I haven’t been surrounded by a lot of people in my life who just accepted me and my quirks, but over the past few months I have been expanding my circle and letting new people into my life. It has been the most beautiful experience! There really are some amazing people out there. I have also released all of the shame and guilt I held over being estranged from my daughter and not liking or getting along with my sister. It is empowering and a weight has been lifted from my shoulders. I have also let go of my anger and resentment of others.
This did not come easily. I spent time recently in service at a meditation center.

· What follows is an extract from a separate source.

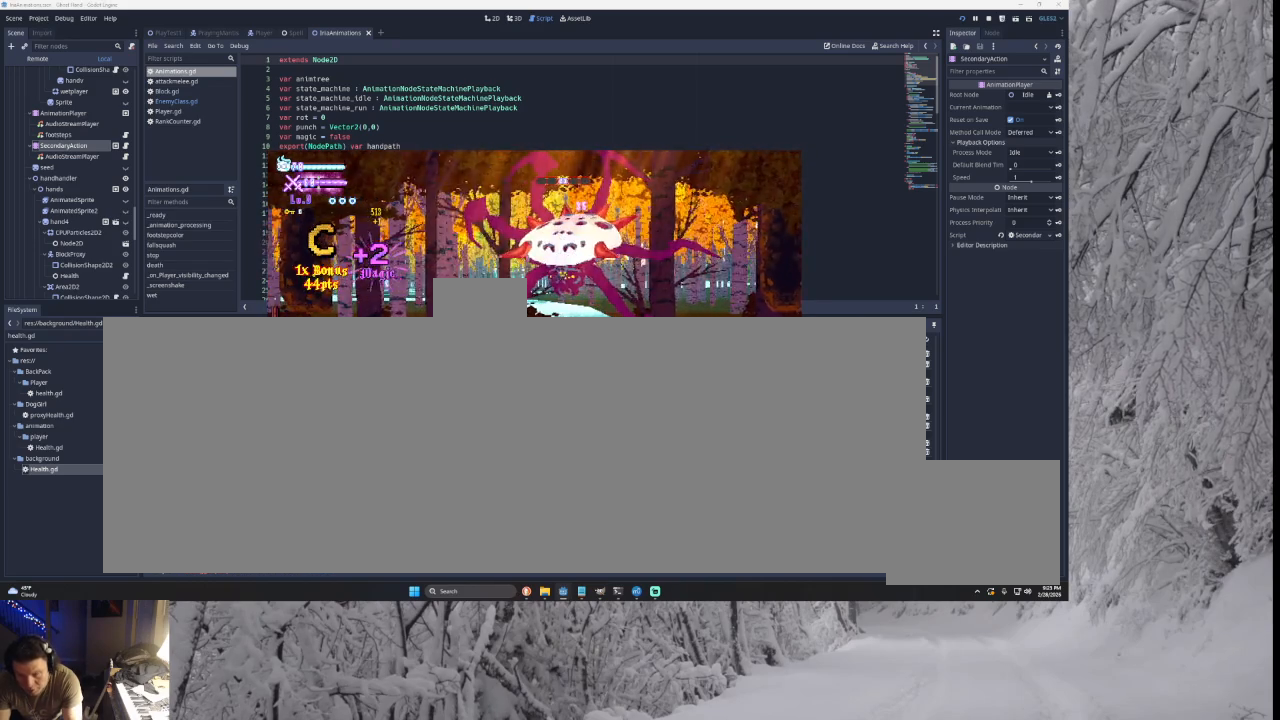
{"buttons": ["TRIANGLE"], "left_stick": "right", "right_stick": "center", "events": [[133, "left_stick", "center"], [167, "TRIANGLE", "down"], [200, "left_stick", "left"], [433, "TRIANGLE", "up"], [433, "left_stick", "center"], [500, "TRIANGLE", "down"], [500, "left_stick", "right"]]}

While in service, you perform duties around the meditation center to help get it ready for the next meditation course. You also get 3 hours a day of silent meditation. During my silent meditation hours I went deep into meditation. I dropped into a dark whole and explored a lot of my fears and my beliefs. At night my dreams were extremely intense, bringing up all the issues I had worked on in meditation. (*I do realize meditation is for clearing your mind, however even when focusing on your breathe or your body (as you do in Vipassanna) issues arise that you work through and find relief for your mind, body, and soul.) It is not easy work, but it is worth it.
I am no longer suicidal. I do not believe the suicidal ideation will return. I will still have bad days. I will still have days where I doubt myself, but as long as I continue on my journey I know I will be okay. Please don’t ever give up!